#### Provided records:
[Start of Attachment]

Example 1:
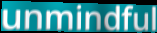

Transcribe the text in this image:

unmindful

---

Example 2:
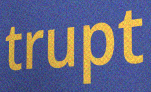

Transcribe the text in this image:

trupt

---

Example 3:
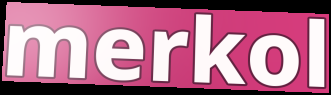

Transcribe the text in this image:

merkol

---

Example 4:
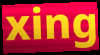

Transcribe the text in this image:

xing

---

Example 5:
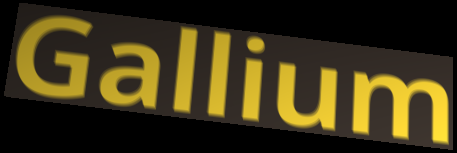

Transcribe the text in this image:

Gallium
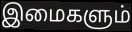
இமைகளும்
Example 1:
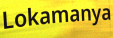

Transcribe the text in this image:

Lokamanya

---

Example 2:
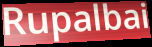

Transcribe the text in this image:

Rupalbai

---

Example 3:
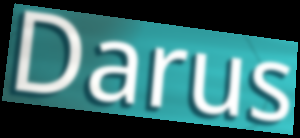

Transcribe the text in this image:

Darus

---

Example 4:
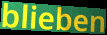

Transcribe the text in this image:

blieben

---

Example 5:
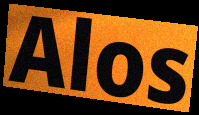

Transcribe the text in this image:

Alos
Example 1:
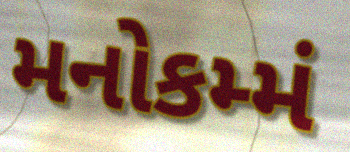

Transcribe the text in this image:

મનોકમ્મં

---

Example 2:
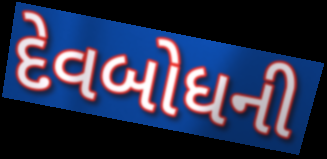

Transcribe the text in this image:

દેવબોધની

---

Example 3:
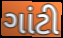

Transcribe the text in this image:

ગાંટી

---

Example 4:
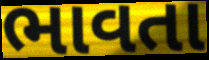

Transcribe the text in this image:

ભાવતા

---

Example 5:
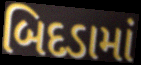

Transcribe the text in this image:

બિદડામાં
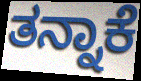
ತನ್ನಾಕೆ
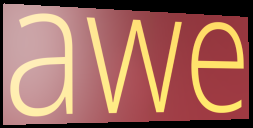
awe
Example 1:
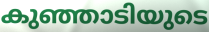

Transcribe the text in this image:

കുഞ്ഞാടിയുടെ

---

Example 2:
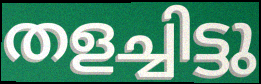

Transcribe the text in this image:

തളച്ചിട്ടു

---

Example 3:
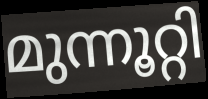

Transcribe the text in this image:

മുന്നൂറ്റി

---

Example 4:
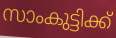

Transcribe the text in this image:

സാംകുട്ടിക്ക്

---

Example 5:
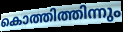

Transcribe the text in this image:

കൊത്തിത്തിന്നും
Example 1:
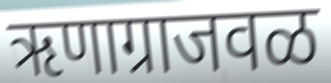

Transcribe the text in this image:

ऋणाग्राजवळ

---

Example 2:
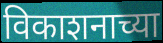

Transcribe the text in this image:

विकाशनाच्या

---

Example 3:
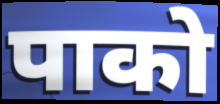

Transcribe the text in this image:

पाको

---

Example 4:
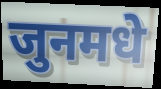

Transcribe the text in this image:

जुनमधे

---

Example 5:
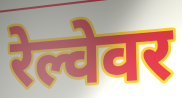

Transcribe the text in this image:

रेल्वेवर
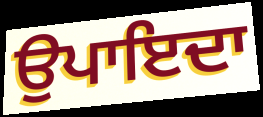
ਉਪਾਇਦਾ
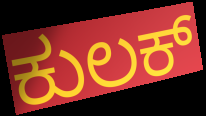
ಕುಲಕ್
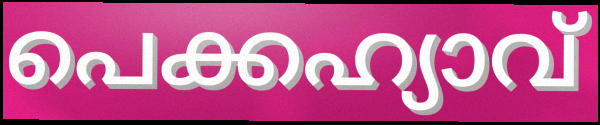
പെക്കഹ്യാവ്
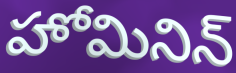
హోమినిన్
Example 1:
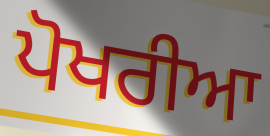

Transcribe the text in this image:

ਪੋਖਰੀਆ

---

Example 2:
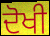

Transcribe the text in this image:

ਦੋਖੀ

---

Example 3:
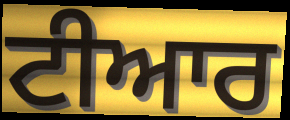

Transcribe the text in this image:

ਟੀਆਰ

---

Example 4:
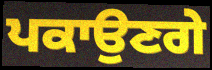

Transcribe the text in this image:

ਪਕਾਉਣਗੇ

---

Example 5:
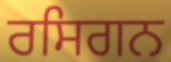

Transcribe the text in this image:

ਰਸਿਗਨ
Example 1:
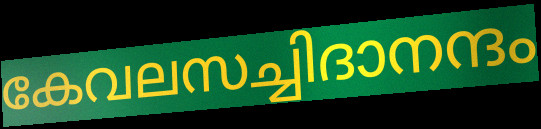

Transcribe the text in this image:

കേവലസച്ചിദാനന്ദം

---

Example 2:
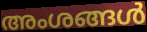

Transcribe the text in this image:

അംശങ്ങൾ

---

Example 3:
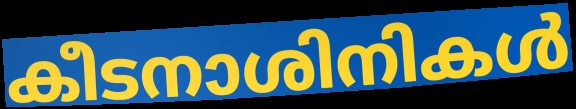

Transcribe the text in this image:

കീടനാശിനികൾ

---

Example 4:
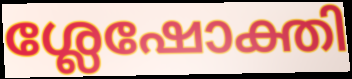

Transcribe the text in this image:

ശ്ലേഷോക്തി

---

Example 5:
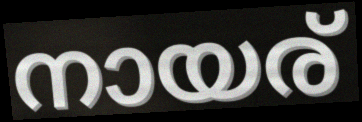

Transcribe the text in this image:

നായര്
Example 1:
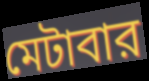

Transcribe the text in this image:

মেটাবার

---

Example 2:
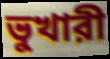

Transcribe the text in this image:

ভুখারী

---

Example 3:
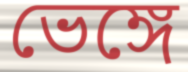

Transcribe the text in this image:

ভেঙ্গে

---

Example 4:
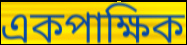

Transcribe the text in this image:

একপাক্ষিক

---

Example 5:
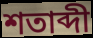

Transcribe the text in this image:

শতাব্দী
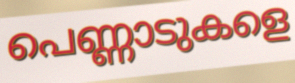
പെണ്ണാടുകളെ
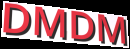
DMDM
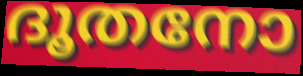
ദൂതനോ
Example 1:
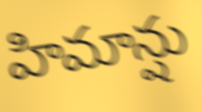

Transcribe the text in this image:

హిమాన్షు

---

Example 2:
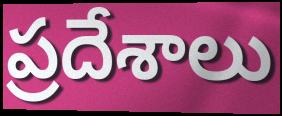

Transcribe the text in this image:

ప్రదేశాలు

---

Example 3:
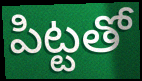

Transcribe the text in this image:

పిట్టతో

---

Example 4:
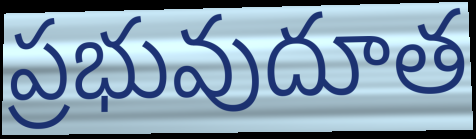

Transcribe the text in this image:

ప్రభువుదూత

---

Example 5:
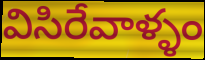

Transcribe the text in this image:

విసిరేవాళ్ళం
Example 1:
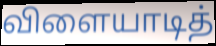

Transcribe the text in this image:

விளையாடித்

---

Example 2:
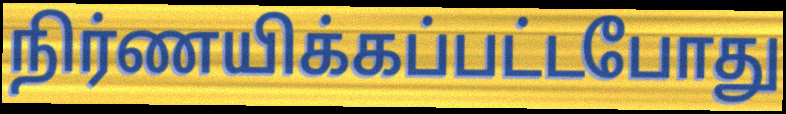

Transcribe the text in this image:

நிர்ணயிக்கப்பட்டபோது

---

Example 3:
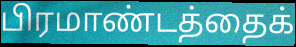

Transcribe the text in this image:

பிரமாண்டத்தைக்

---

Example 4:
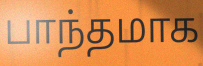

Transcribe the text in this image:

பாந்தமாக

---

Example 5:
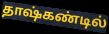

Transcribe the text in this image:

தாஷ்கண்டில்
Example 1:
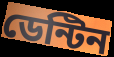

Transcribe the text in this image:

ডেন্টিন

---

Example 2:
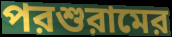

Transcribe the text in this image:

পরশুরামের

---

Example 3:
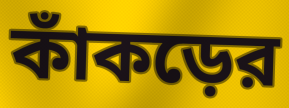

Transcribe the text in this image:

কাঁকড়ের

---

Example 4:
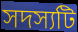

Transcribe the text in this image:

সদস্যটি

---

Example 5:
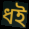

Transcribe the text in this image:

[End of Attachment]

#### What this task involves:
Leave out the images and write out the listing above exactly.

#### Task response:
Example 1:

Transcribe the text in this image:

unmindful

---

Example 2:

Transcribe the text in this image:

trupt

---

Example 3:

Transcribe the text in this image:

merkol

---

Example 4:

Transcribe the text in this image:

xing

---

Example 5:

Transcribe the text in this image:

Gallium
இமைகளும்
Example 1:

Transcribe the text in this image:

Lokamanya

---

Example 2:

Transcribe the text in this image:

Rupalbai

---

Example 3:

Transcribe the text in this image:

Darus

---

Example 4:

Transcribe the text in this image:

blieben

---

Example 5:

Transcribe the text in this image:

Alos
Example 1:

Transcribe the text in this image:

મનોકમ્મં

---

Example 2:

Transcribe the text in this image:

દેવબોધની

---

Example 3:

Transcribe the text in this image:

ગાંટી

---

Example 4:

Transcribe the text in this image:

ભાવતા

---

Example 5:

Transcribe the text in this image:

બિદડામાં
ತನ್ನಾಕೆ
awe
Example 1:

Transcribe the text in this image:

കുഞ്ഞാടിയുടെ

---

Example 2:

Transcribe the text in this image:

തളച്ചിട്ടു

---

Example 3:

Transcribe the text in this image:

മുന്നൂറ്റി

---

Example 4:

Transcribe the text in this image:

സാംകുട്ടിക്ക്

---

Example 5:

Transcribe the text in this image:

കൊത്തിത്തിന്നും
Example 1:

Transcribe the text in this image:

ऋणाग्राजवळ

---

Example 2:

Transcribe the text in this image:

विकाशनाच्या

---

Example 3:

Transcribe the text in this image:

पाको

---

Example 4:

Transcribe the text in this image:

जुनमधे

---

Example 5:

Transcribe the text in this image:

रेल्वेवर
ਉਪਾਇਦਾ
ಕುಲಕ್
പെക്കഹ്യാവ്
హోమినిన్
Example 1:

Transcribe the text in this image:

ਪੋਖਰੀਆ

---

Example 2:

Transcribe the text in this image:

ਦੋਖੀ

---

Example 3:

Transcribe the text in this image:

ਟੀਆਰ

---

Example 4:

Transcribe the text in this image:

ਪਕਾਉਣਗੇ

---

Example 5:

Transcribe the text in this image:

ਰਸਿਗਨ
Example 1:

Transcribe the text in this image:

കേവലസച്ചിദാനന്ദം

---

Example 2:

Transcribe the text in this image:

അംശങ്ങൾ

---

Example 3:

Transcribe the text in this image:

കീടനാശിനികൾ

---

Example 4:

Transcribe the text in this image:

ശ്ലേഷോക്തി

---

Example 5:

Transcribe the text in this image:

നായര്
Example 1:

Transcribe the text in this image:

মেটাবার

---

Example 2:

Transcribe the text in this image:

ভুখারী

---

Example 3:

Transcribe the text in this image:

ভেঙ্গে

---

Example 4:

Transcribe the text in this image:

একপাক্ষিক

---

Example 5:

Transcribe the text in this image:

শতাব্দী
പെണ്ണാടുകളെ
DMDM
ദൂതനോ
Example 1:

Transcribe the text in this image:

హిమాన్షు

---

Example 2:

Transcribe the text in this image:

ప్రదేశాలు

---

Example 3:

Transcribe the text in this image:

పిట్టతో

---

Example 4:

Transcribe the text in this image:

ప్రభువుదూత

---

Example 5:

Transcribe the text in this image:

విసిరేవాళ్ళం
Example 1:

Transcribe the text in this image:

விளையாடித்

---

Example 2:

Transcribe the text in this image:

நிர்ணயிக்கப்பட்டபோது

---

Example 3:

Transcribe the text in this image:

பிரமாண்டத்தைக்

---

Example 4:

Transcribe the text in this image:

பாந்தமாக

---

Example 5:

Transcribe the text in this image:

தாஷ்கண்டில்
Example 1:

Transcribe the text in this image:

ডেন্টিন

---

Example 2:

Transcribe the text in this image:

পরশুরামের

---

Example 3:

Transcribe the text in this image:

কাঁকড়ের

---

Example 4:

Transcribe the text in this image:

সদস্যটি

---

Example 5:

Transcribe the text in this image:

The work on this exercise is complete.